EXERCISE DIRECTIONS: Where a line of the following data contains the string "Risskov", include it in the tally. Report the total alone.

::: DATA IN THIS EXERCISE

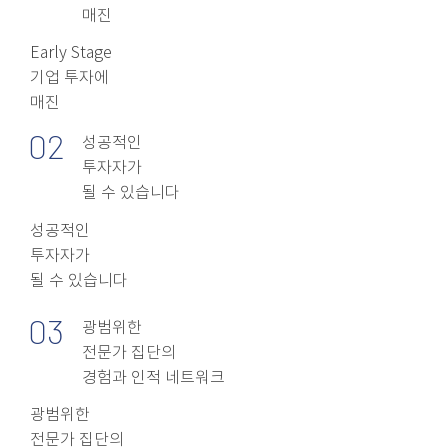
매진
Early Stage
기업 투자에
매진
02
성공적인
​투자자가
​​될 수 있습니다
성공적인
투자자가
​될 수 있습니다
03
광범위한
전문가 집단의
​경험과 인적 네트워크
광범위한
전문가 집단의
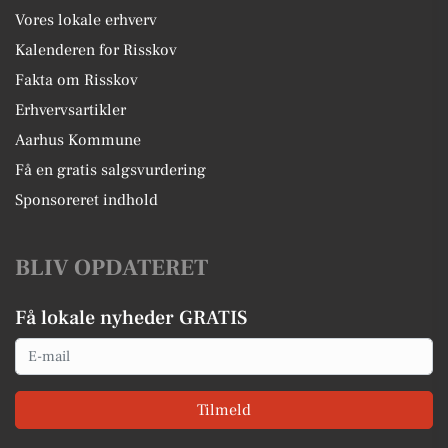
Vores lokale erhverv
Kalenderen for Risskov
Fakta om Risskov
Erhvervsartikler
Aarhus Kommune
Få en gratis salgsvurdering
Sponsoreret indhold
BLIV OPDATERET
Få lokale nyheder GRATIS
Email
Tilmeld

::::::

RESULT OF THE TASK: 2